CONCEPT Cited by 3 sources
Scale to Zero¶
Scale-to-zero is a service-design property in which an application consumes no capacity and accrues no charge when it has no traffic, yet can serve the next request without customer-initiated capacity actions.
Design commitment¶
Lambda elevated scale-to-zero from an implementation detail to a stated tenet in its 2014 PR/FAQ: "Our service will scale customer applications without changes to their code or configuration. We will architect such that one application invocation per month and 1,000 per second are both well supported."
Operationally: "Lambda imposes no warm-up or cool-down periods or charges… Infrequent or periodic jobs are cost effective, sharing capacity with other users and only charging for actual execution time."
(Source: sources/2024-11-15-allthingsdistributed-aws-lambda-prfaq-after-10-years)
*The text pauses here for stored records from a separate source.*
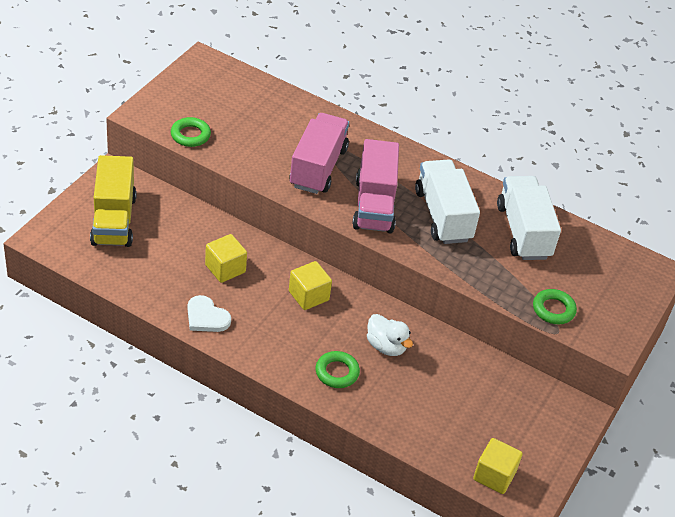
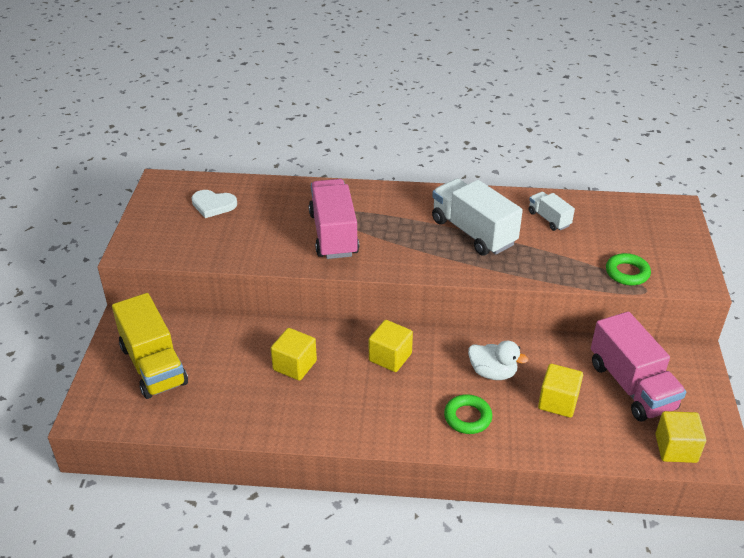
camera: 20 degrees left, 5 degrees down
(190, 135) = (193, 251): green ring -> none
(206, 317) = (308, 420): white heart -> white heart (213, 205)
(374, 205) = (407, 247): pink truck -> pink truck (631, 386)
(423, 394) = (558, 402): none -> yellow cube
(523, 232) = (549, 219): white truck -> white truck, size x0.52

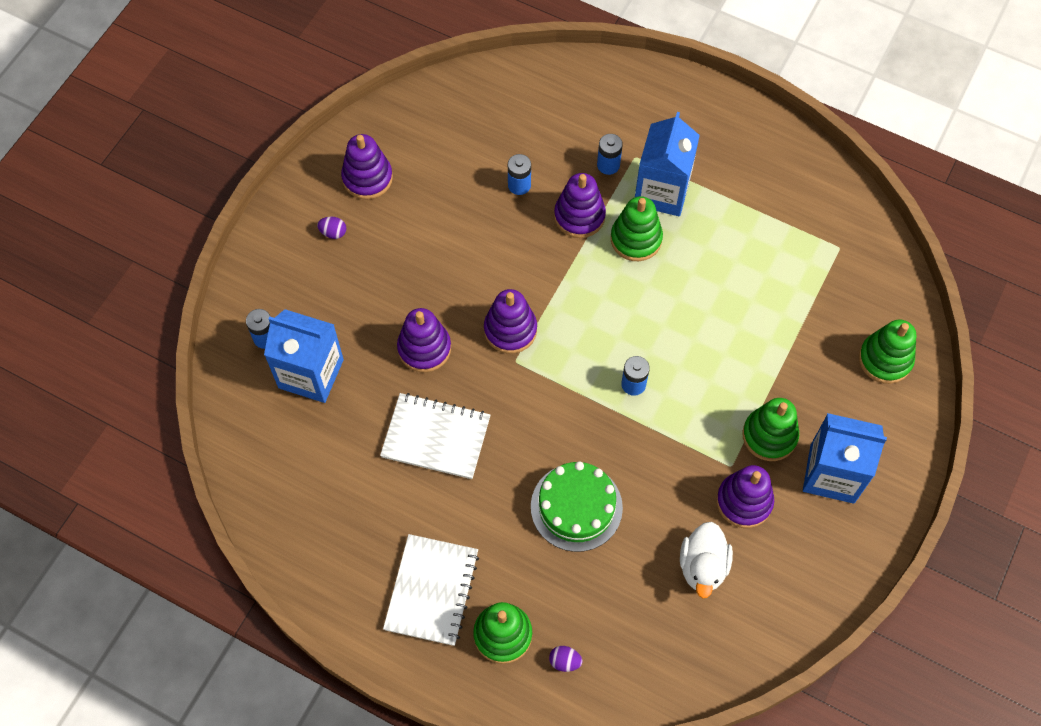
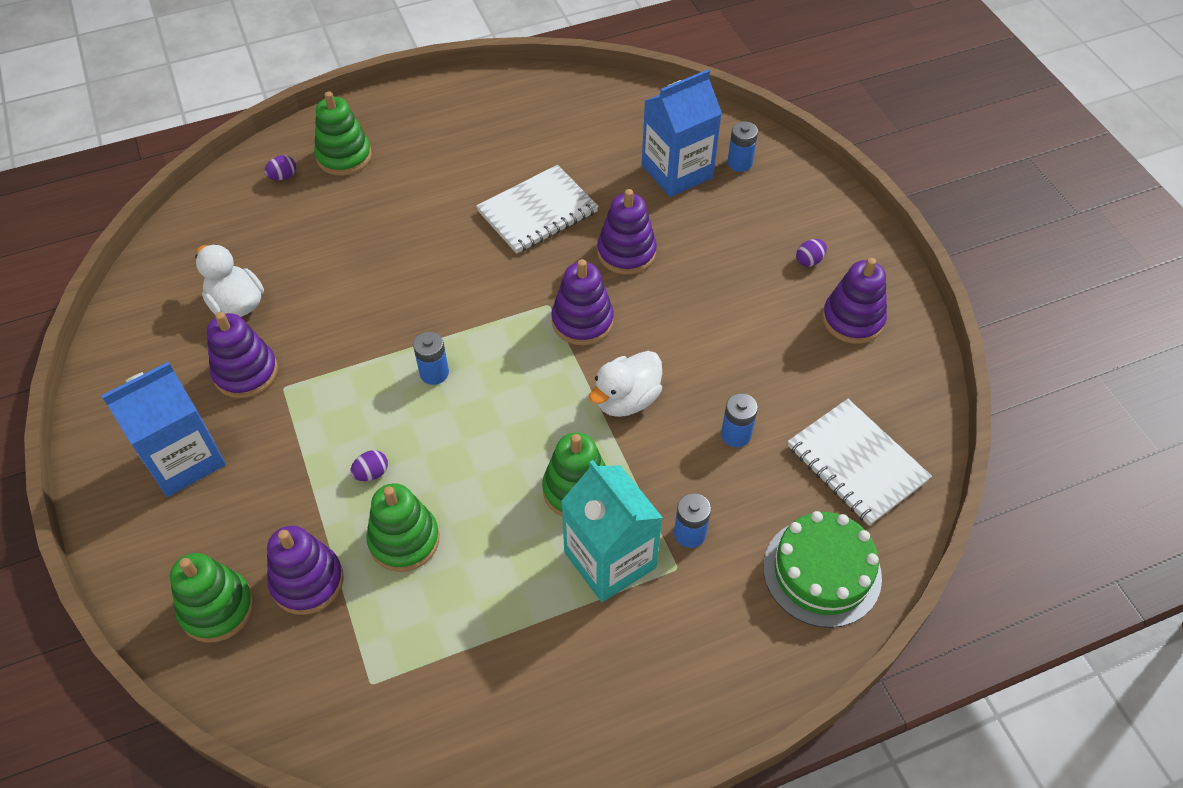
camera: 130 degrees right, 10 degrees down
(432, 591) = (422, 139): white notebook -> white notebook (856, 464)
(548, 259) = (626, 399): none -> white duck
(576, 507) = (379, 259): green cake -> green cake (822, 572)
(579, 216) = (650, 460): purple stacking toy -> purple stacking toy (307, 581)
(662, 191) = (610, 559): blue carton -> turquoise carton
(733, 356) = (371, 473): none -> purple egg
(769, 436) = (271, 439): green stacking toy -> green stacking toy (404, 540)

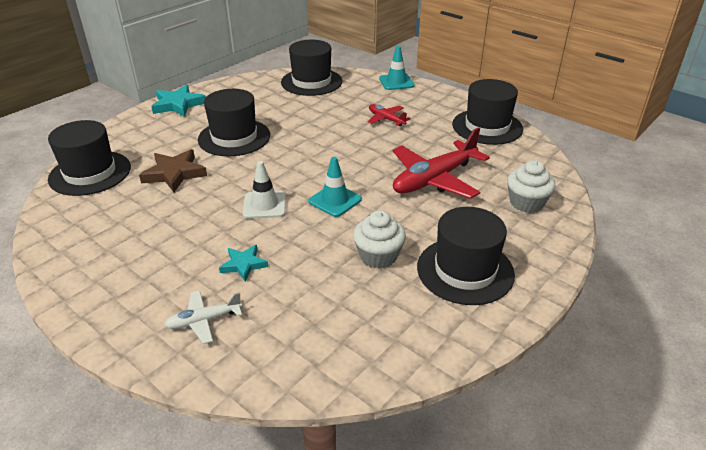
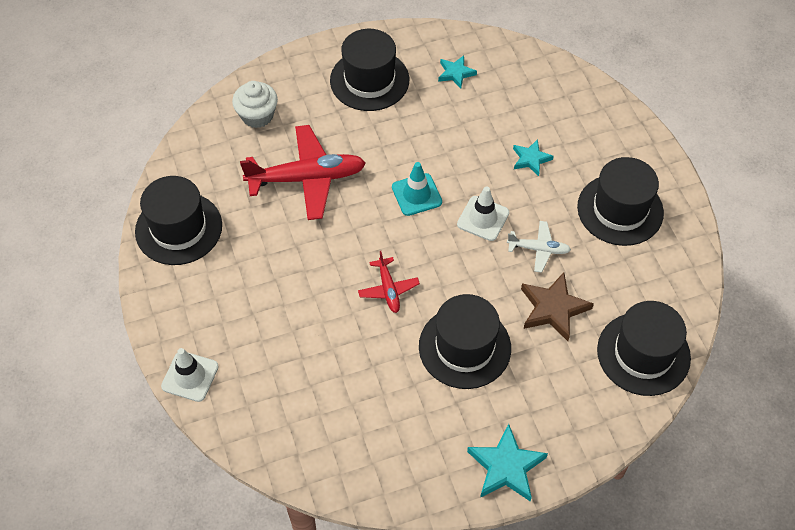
camera: 150 degrees left, 20 degrees up
(204, 320) = (579, 123): white plane -> white plane (539, 249)
(311, 82) = (299, 438): black hat -> black hat (620, 210)
(378, 256) = (422, 120): white cupcake -> none
(382, 317) = (456, 73): none -> turquoise star
(386, 119) = (272, 297): red plane -> red plane (388, 289)
(396, 82) = (190, 376): turquoise traffic cone -> white traffic cone

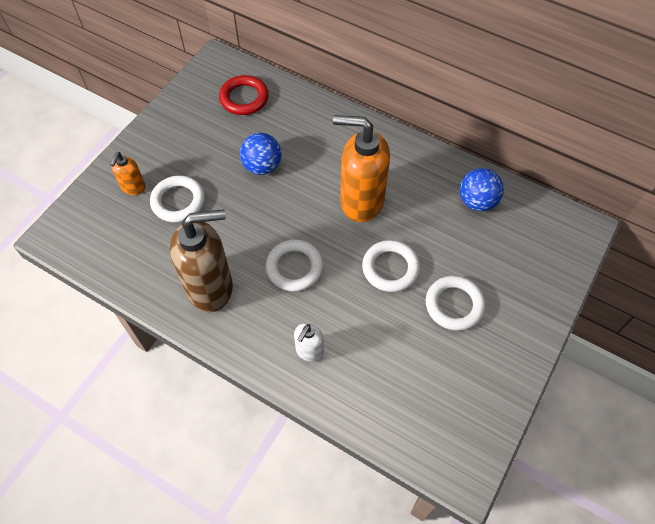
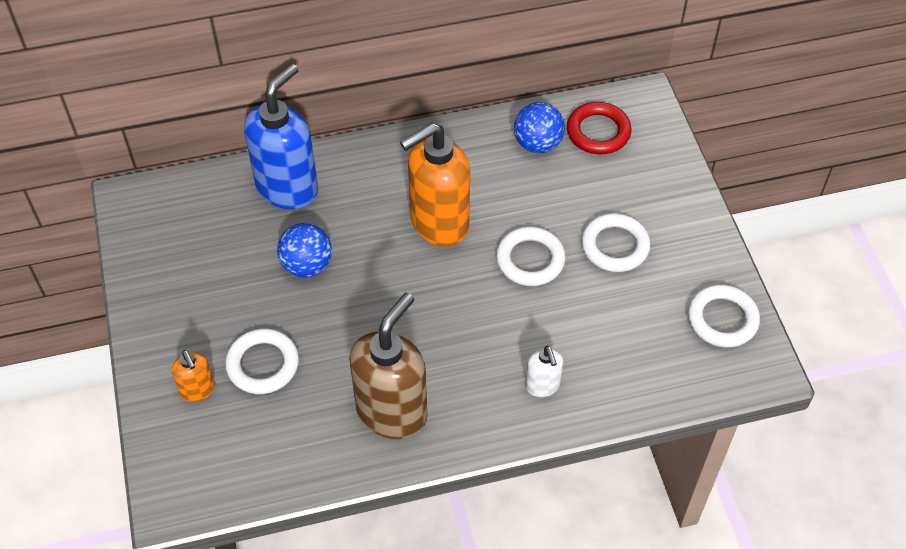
camera: 45 degrees left, 5 degrees down
(244, 98) = (207, 215): red ring -> red ring (598, 132)
(294, 267) = (447, 329): white ring -> white ring (722, 319)
(301, 115) = (288, 188): none -> blue soap dispenser

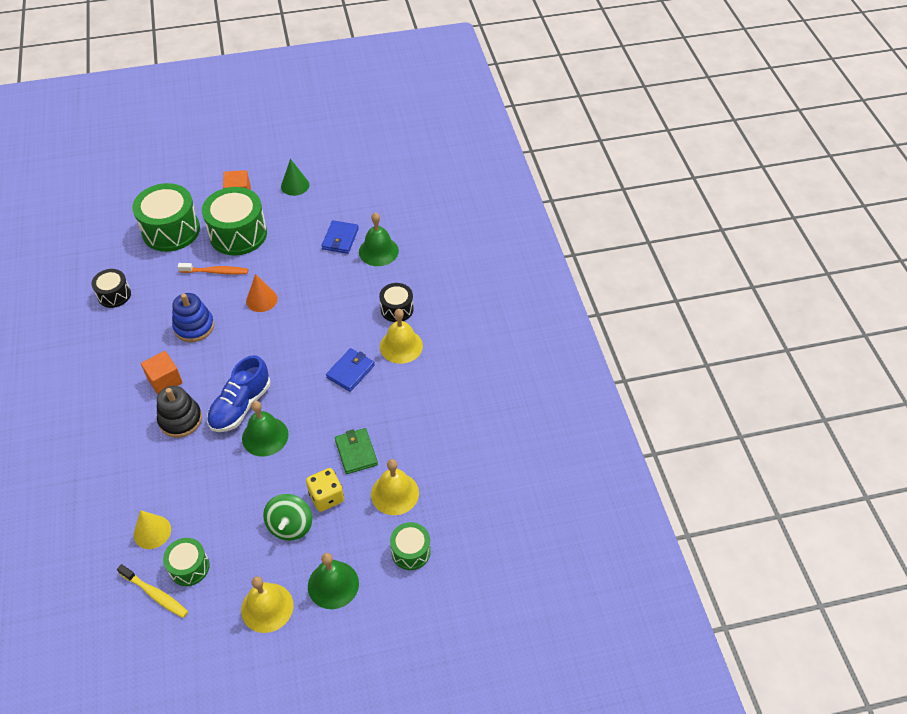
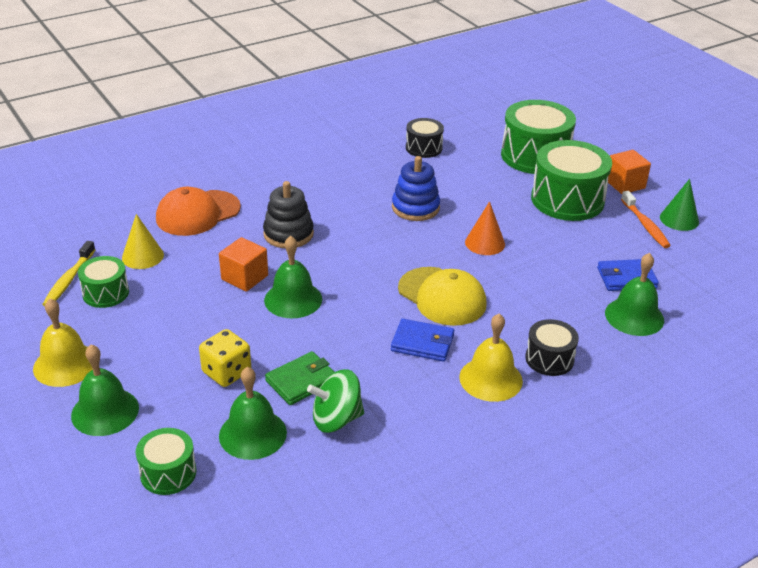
camera: 70 degrees right, 15 degrees down
(112, 479) = (198, 213): none -> orange cap
(165, 381) = (333, 210): orange cube -> orange cube (244, 277)
(216, 272) = (501, 200): orange toothbrush -> orange toothbrush (645, 225)
(240, 406) = (326, 270): blue shoe -> none
(290, 526) = (177, 353): green spinning top -> green spinning top (336, 419)
(308, 345) = (442, 296): none -> yellow cap
(395, 493) = (252, 434): yellow bell -> green bell

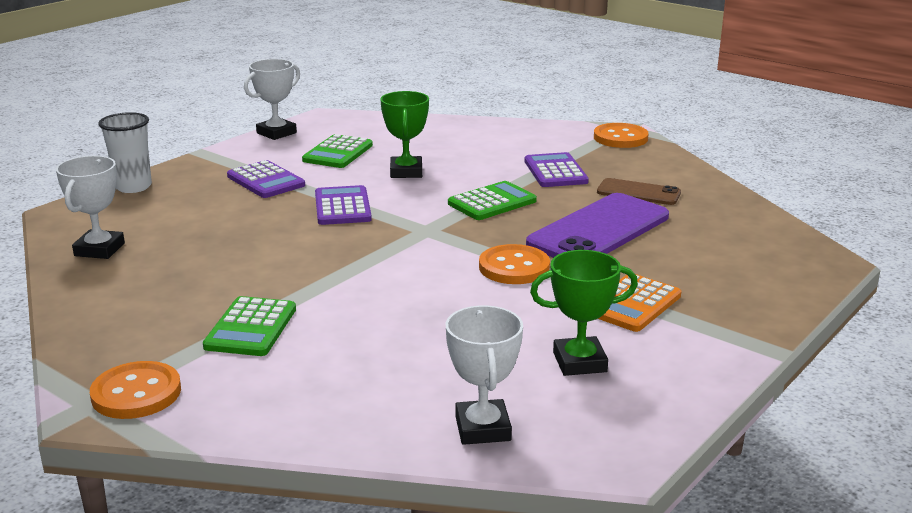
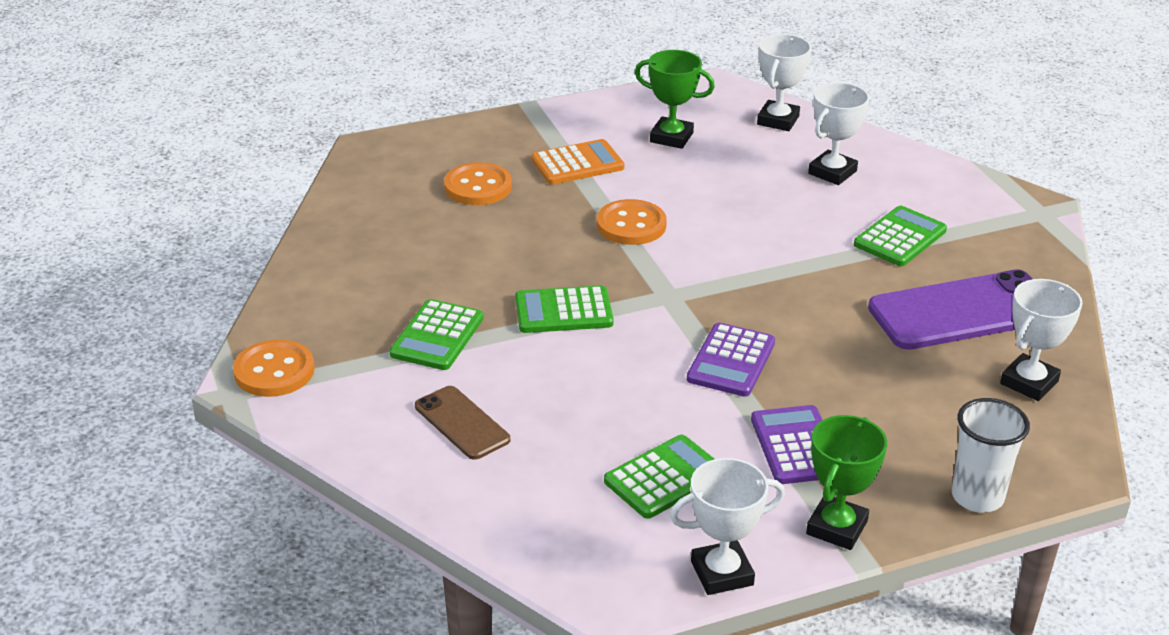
camera: 150 degrees left, 10 degrees up
(136, 393) = (1006, 210): orange button -> orange button (478, 187)
(364, 377) = (832, 172): none -> white trophy
(406, 172) = (609, 400): green trophy -> green trophy (837, 527)
(555, 171) = (437, 336): purple calculator -> green calculator
(598, 230) = (505, 239): purple phone -> purple phone (963, 312)
(638, 193) = (398, 272): brown phone -> brown phone (462, 423)

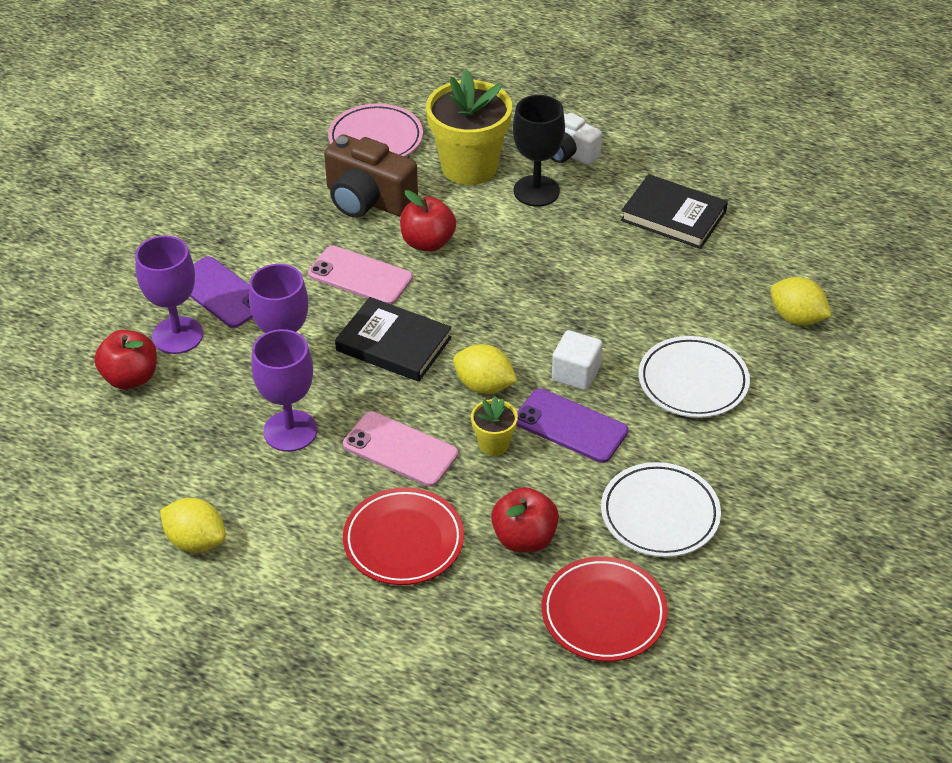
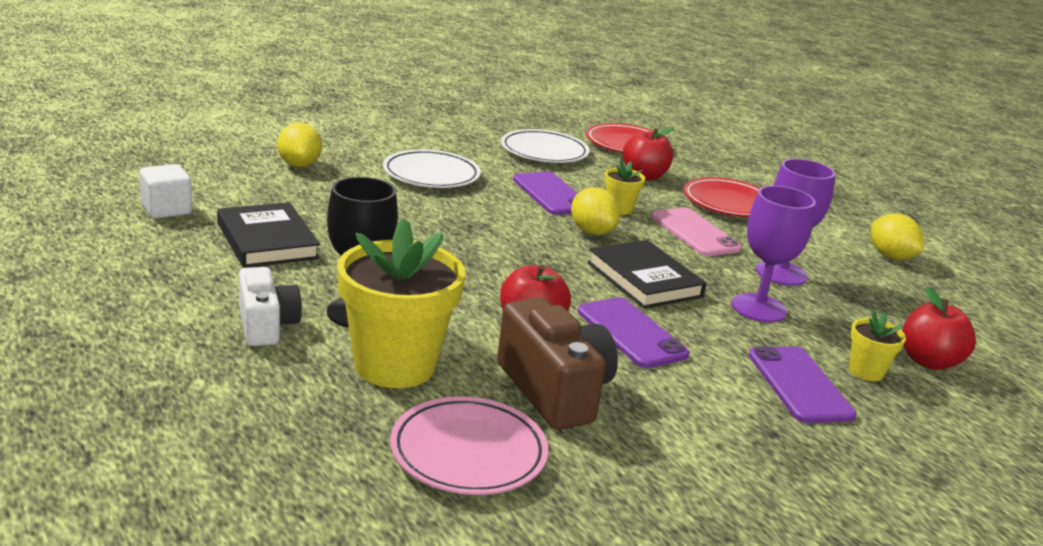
camera: 150 degrees left, 20 degrees down
(177, 335) = (866, 371): purple goblet -> yellow flower pot
(360, 276) = (631, 333): pink phone -> purple phone
(576, 374) = (511, 209): white cube -> white cube (166, 209)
What this requires the provider to own¶
- Multi-tenant placement. Idle customers can't keep hosts warm; the provider has to pack active work onto shared capacity. See systems/firecracker for Lambda's isolation primitive.
- Fast cold start. The wait on the first request is the price of zero idle cost. See concepts/cold-start and SnapStart for how Lambda has attacked this over the years.
- Fine-grained billing granularity. Without per-ms billing, a "scales to zero" service would still charge customers for partial execution quanta. See concepts/fine-grained-billing.
- Placement engine that compacts per-account workloads. From the PR/FAQ: "Each new request is placed with respect to minimizing the number of instances dedicated to that account… Spiky workloads, heterogeneous workloads, and short-lived jobs such as cron or batch applications all use capacity efficiently."
Related trade-off¶
Scale-to-zero is the direct counterpart to provisioned / always-warm compute. The two are often offered together (Lambda Provisioned Concurrency, container always-on, etc.) so users can choose per-workload: zero cold starts vs. zero idle cost.
Seen in¶
- sources/2024-11-15-allthingsdistributed-aws-lambda-prfaq-after-10-years — tenet-level scale-to-zero commitment in the Lambda PR/FAQ.
- sources/2026-04-16-cloudflare-artifacts-versioned-storage-that-speaks-git — extended to versioned-storage-at-agent-scale: Artifacts repos cost $0.50/GB-month storage + $0.15/1 k ops with no hot/cold tier and no per-repo idle fee. "Unused (or rarely used) repos shouldn't be a drag" — a hibernated DO pays only for stored bytes. Sibling to Lambda scale-to-zero at the storage tier rather than the compute tier. See systems/cloudflare-artifacts.
- sources/2024-09-24-flyio-ai-gpu-clusters-from-your-laptop-with-livebook — FLAME-driven GPU cluster on Fly Machines, terminated on Livebook disconnect: per-node idle shutdown + whole-cluster tear-down give pure scale-to-zero economics over ephemeral GPU capacity. Requires seconds-scale cluster boot to make the re-up cost trivial.
- sources/2024-05-09-flyio-picture-this-open-source-ai-for-image-description
— Proxy-managed single-Machine GPU scale-to-zero on Fly.io
(sibling shape to the Livebook/FLAME cluster scale-to-zero
above). A single GPU Fly Machine running Ollama + LLaVA sits
behind Flycast; Fly
Proxy autostart/autostop stops the Machine after ~minutes of
idle silence and starts it on the next internal request from
the PocketBase app tier — canonical
patterns/proxy-autostop-for-gpu-cost-control. The tail is
tagged here with a concrete number:
~45 seconds on
a100-40gb+ LLaVA-34b — the explicit cost of pure GPU scale-to-zero at the per-request-autostart tier. - sources/2026-04-01-cloudflare-emdash-wordpress-spiritual-successor — CMS-as-serverless-workload. Cloudflare's EmDash post frames scale-to-zero as the counter-primitive to WordPress hosting: WordPress requires provisioning + managing + scaling servers, "there's no avoiding the need to pre-provision instances and run some amount of idle compute, or share resources in ways that limit performance." EmDash is built for V8 isolates on workerd; "the Workers runtime instantly spins up an isolate to execute code and serve a response. It scales back down to zero if there are no requests. And it only bills for CPU time." Per-request isolate = per-request scale-to-zero at the CMS tier. Host millions of EmDash sites via Cloudflare for Platforms without per-site idle compute cost.